So starten in einer Leistungsgruppe jeweils höchstens acht Teilnehmer, die ein vergleichbares Niveau haben. „Wir wollen ja spannende und ausgeglichene Wettbewerbe sehen“, sagt Tom Hauthal, der Direktor Sport und Bildung bei Special Olympics Deutschland (SOD).

„Und alle sollen die faire Chance auf gute Platzierungen haben, eben ihrem Leistungsvermögen entsprechend.“ Deshalb werden in den ersten Tagen die Klassifizierungs-Wettbewerbe ausgetragen, nach deren Ergebnissen die Gruppen für die Finals zusammengestellt werden.

Während sich Franz Bechler langsam warm macht, greift Jan Brückner nach seiner blauen Fleece-Decke und breitet sie über vier Sitzen aus.
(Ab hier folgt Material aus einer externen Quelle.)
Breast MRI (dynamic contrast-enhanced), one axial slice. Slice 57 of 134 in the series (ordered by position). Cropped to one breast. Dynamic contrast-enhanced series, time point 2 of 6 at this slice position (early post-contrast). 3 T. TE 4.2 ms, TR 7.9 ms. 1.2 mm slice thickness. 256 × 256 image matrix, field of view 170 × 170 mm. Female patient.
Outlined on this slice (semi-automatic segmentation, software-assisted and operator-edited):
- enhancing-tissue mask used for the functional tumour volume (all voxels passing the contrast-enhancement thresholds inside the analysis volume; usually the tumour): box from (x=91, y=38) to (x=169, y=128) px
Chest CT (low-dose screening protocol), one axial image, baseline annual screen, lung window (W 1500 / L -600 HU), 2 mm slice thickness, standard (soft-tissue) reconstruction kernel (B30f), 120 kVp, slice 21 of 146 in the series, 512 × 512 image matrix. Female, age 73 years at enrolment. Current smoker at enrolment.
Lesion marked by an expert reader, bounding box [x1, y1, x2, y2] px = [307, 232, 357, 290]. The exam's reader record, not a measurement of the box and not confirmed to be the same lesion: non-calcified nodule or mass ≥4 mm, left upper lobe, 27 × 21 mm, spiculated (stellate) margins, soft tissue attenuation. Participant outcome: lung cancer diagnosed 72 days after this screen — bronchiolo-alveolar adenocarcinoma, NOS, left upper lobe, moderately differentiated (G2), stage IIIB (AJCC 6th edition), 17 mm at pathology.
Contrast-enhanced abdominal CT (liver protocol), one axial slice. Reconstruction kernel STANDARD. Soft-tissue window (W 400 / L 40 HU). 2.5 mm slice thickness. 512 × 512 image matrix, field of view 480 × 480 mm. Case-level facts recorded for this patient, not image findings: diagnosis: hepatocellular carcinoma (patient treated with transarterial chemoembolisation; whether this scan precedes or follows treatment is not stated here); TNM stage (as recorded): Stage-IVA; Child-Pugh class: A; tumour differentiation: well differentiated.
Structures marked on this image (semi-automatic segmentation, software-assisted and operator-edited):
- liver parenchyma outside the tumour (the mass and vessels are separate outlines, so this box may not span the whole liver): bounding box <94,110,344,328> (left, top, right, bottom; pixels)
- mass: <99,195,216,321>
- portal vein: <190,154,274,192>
Er will sich kurz hinlegen, runterkommen, alles ausblenden. Das macht er immer vor einem Wettkampf, bevor er zum Aufwärmen geht. Er braucht die Auszeit, um den Kopf leer zu bekommen.

Franz Bechler startet im Mini-Speer-Wurf, Jan Brückner im 200-Meter-Lauf

Es ist 14.56 Uhr, als Franz Bechler nach dem Mini-Speer greift und in Stellung geht. Dann spult er die Bewegungsabläufe ab, der Speer fliegt ihm hohen Bogen. Das war ordentlich“, klingt der Kommentar aus dem Lautsprecher, noch bevor die Weite angesagt wird. Es sind 15,31 Meter. Sein Rekord liegt bei 20.30 Meter. Franz freut sich trotzdem, springt in die Luft und streckt eine Faust in die Luft. „Morgen im Finale will ich noch eine Schippe drauflegen“, kündigt er an.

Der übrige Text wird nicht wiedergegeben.